Die Wirklichkeit: Fotografen…

• … schlafen bis 9 Uhr morgens, weil sie wegen eines dringenden Abgabetermins bis 3:22 Uhr nachts gearbeitet haben.
• … haben nur selten ihre Kamera dabei, denn wer berufsmäßig fotografiert, wird sich in seiner wenigen Freizeit hüten, da auch noch zu fotografieren.
• … arbeiten zeitweise gezwungen-kreativ (je nach Auftrag), doch die meiste Zeit wird mit absolut unkreativen Dingen verbracht wie Angebotserstellung und Auftragskalkulation, Rechnungs- und Mahnwesen, Steuern, Werbung verschicken, Archivieren der Fotos, Netzwerke einrichten, Studio aufräumen, Fotos bearbeiten, archivierte Fotos für Kunden raussuchen, weil die ihre verbusselt haben, Praktikanten anlernen, Bildretusche (Ausflecken, Pickel wegstempeln), etc.
• … hetzen von einem Termin zum nächsten und lernen nur die Flughäfen und die Hotels am Set kennen.
• … haben oft das alte Kameramodell noch nicht abbezahlt, wenn bereits das neueste angeschafft wird.
• … sind wirklich immer von schönen Models umgeben. :-)
• … müssen um 15 Uhr shoppen gehen, weil noch dringend benötigte Requisiten für den Job um 18 Uhr fehlen.
• … gehen regelmäßig an ihre Ersparnisse.
• … fahren keinen Sportwagen, sondern einen Sports Tourer (so heißt neuerdings der Kombi bei Opel)
• … sind anfangs eloquent, jung und dynamisch. Leider werden auch sie irgendwann älter…
• … sind nur dann gut gelaunt, wenn ausnahmsweise mal alle Kunden pünktlich zahlen. Das kommt aber nie vor.
• … haben kaum Zeit, auf Partys zu gehen.
• … kennen die Reichen und die Schönen und sind froh, wenn sie zwischendurch mal mit normalen Menschen zu tun haben.
• … lassen sich selbst nur ungern fotografieren.
• … stellen die Welt nur ein-dimensional dar.
• … sind (!) exzentrisch!
• … sehen die Welt mit anderen Augen.
• … lassen sich von anderen nur ungern in ihre Arbeit reinreden, wenn sie von der künstlerischen Notwendigkeit überzeugt sind, die Arbeit so zu erledigen, wie sie es gerade tun.

Jeder Kunde, so meine Philosophie, hat das Recht, dass ich seine Anforderungen effizient und mit maximalem geistig-körperlichen Einsatz erfülle. Sowohl in fotografischer als auch in ablauf-organisatorischer Hinsicht.

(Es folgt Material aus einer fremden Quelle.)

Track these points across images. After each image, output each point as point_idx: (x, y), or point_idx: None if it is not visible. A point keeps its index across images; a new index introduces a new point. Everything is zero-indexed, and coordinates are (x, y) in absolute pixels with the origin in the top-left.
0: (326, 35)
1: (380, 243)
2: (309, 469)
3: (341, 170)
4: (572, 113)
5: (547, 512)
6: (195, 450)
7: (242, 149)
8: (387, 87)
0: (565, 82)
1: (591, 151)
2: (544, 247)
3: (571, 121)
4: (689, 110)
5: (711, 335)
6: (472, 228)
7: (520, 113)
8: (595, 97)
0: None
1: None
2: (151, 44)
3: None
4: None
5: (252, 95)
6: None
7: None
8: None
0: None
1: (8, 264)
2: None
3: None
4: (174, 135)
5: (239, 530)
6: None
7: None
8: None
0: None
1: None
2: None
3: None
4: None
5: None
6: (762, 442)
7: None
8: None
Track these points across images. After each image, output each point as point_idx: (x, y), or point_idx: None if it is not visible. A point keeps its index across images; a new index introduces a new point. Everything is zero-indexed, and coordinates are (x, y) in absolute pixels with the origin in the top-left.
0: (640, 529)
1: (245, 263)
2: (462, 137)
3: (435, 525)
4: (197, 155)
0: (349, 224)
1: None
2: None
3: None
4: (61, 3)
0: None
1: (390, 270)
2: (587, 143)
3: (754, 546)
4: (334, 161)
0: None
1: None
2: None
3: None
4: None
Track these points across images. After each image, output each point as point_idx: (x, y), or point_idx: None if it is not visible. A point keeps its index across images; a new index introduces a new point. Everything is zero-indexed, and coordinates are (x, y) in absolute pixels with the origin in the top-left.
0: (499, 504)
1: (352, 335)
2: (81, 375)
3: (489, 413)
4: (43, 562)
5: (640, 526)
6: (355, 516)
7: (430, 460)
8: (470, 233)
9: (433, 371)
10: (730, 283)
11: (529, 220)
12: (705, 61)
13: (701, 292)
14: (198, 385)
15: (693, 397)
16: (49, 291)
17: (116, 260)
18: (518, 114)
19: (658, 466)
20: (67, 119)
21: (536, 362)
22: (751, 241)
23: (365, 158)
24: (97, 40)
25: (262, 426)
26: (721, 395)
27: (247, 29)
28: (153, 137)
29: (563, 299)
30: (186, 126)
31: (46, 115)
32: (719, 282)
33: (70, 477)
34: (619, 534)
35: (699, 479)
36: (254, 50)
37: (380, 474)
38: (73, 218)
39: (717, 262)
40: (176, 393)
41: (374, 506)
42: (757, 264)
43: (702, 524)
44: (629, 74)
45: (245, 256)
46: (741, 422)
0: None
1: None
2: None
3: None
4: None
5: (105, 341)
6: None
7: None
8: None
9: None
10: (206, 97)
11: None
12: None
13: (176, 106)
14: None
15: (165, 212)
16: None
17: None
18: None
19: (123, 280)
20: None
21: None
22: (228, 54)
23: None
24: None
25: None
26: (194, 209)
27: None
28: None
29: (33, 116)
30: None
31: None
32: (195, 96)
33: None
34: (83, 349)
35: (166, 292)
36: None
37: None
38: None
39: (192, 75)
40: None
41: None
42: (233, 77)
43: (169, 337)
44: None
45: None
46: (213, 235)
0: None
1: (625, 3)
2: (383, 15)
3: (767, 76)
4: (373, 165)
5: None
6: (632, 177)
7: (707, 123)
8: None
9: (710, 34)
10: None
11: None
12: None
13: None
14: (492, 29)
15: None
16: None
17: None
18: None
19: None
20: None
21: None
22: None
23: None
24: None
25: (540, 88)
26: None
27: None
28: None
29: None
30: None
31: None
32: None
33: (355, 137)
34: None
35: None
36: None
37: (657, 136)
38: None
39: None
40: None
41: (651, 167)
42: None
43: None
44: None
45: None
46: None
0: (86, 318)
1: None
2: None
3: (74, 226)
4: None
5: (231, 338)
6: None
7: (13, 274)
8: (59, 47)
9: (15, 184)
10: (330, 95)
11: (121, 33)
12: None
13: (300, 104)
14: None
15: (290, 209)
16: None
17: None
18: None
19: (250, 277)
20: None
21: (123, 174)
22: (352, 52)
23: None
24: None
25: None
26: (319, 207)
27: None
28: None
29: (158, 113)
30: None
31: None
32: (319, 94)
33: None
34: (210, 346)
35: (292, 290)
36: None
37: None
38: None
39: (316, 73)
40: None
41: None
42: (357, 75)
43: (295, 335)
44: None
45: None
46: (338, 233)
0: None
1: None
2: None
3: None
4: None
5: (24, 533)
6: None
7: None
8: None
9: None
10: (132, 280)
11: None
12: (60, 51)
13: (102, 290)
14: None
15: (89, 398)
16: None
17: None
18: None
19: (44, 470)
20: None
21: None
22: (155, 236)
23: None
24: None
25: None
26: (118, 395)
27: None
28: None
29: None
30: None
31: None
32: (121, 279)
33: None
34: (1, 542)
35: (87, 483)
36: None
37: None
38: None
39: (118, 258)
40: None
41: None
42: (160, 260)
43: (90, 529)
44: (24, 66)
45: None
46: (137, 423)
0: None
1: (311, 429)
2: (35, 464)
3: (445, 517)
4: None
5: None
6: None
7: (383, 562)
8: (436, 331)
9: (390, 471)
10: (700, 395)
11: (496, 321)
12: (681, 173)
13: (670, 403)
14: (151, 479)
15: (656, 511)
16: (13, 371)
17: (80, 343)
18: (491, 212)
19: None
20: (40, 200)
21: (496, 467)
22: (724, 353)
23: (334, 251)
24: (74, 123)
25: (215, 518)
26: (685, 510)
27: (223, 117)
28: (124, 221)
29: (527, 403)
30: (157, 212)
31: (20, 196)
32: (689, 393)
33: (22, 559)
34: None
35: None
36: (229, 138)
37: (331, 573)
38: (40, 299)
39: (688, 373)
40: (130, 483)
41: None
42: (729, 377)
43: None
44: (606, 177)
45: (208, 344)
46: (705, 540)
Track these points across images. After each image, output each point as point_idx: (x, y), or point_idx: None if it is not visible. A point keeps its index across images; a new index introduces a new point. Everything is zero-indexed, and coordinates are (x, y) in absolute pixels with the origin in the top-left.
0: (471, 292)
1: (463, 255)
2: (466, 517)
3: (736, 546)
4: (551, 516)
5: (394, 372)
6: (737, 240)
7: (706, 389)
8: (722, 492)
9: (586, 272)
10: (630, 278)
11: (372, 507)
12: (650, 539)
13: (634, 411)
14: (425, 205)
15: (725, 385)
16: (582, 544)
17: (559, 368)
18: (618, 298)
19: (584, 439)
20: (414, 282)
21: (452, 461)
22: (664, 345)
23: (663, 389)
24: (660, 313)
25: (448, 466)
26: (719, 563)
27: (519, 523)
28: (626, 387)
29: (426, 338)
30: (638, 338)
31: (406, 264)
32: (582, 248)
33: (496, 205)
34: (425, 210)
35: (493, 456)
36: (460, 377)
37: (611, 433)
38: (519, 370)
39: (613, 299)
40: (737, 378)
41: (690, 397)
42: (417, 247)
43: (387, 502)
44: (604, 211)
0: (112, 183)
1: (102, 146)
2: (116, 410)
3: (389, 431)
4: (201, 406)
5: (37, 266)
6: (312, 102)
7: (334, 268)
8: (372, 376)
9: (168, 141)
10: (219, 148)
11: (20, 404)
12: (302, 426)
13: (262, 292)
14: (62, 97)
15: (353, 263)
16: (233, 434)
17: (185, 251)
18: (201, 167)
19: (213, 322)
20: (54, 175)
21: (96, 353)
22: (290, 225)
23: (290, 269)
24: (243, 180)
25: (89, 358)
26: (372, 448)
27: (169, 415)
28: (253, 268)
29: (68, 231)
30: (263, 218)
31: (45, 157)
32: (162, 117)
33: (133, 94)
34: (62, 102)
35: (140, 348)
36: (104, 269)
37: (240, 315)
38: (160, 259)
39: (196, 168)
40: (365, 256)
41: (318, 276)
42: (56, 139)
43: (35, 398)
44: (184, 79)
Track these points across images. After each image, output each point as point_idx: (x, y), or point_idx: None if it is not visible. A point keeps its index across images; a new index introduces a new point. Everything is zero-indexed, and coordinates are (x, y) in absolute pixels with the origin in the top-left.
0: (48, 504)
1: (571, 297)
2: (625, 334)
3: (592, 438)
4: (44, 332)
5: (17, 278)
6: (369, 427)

Ich bin bemüht, meine Ausrüstung technisch auf dem neuesten Stand zu halten. So bin ich für alle Fälle gewappnet, für alle Fotoaufträge bestens ausgerüstet. Leider geht dafür eine Menge Geld drauf, sodass ich immer noch keine Hublot Big Bang All Black II besitze… :-(

Über den Autor:

Jens Brüggemann ist Kunst- und Werbefotograf mit den Schwerpunkten Beauty, Erotic, People, Kids & Fashion. Nach seiner Ausbildung zum Daten­verarbeitungskaufmann und anschließendem Studium der Wirtschaftswissenschaft machte er sich 1998 als Fotograf selbständig. Sein 300 qm großes Studio befindet sich in der Modemetropole Düsseldorf, wo auch die meisten seiner Workshops und Seminare zu den Themen Beauty-Porträts, Erotische Fotografie, Beleuchtungstechnik und kommerzielle Fotografie stattfinden. Auch individuelle Einzelschulungen und Coachings bietet Brüggemann an, um sowohl Berufseinsteigern als auch „alten Hasen“ beratend mit seinem Know-how zur Verfügung zu stehen. Seine aktuellen Buchveröffentlichungen sind „Moderne Erotische Digital-Fotografie“ und „Fotografie und Recht“ (zus. mit D. Kötz).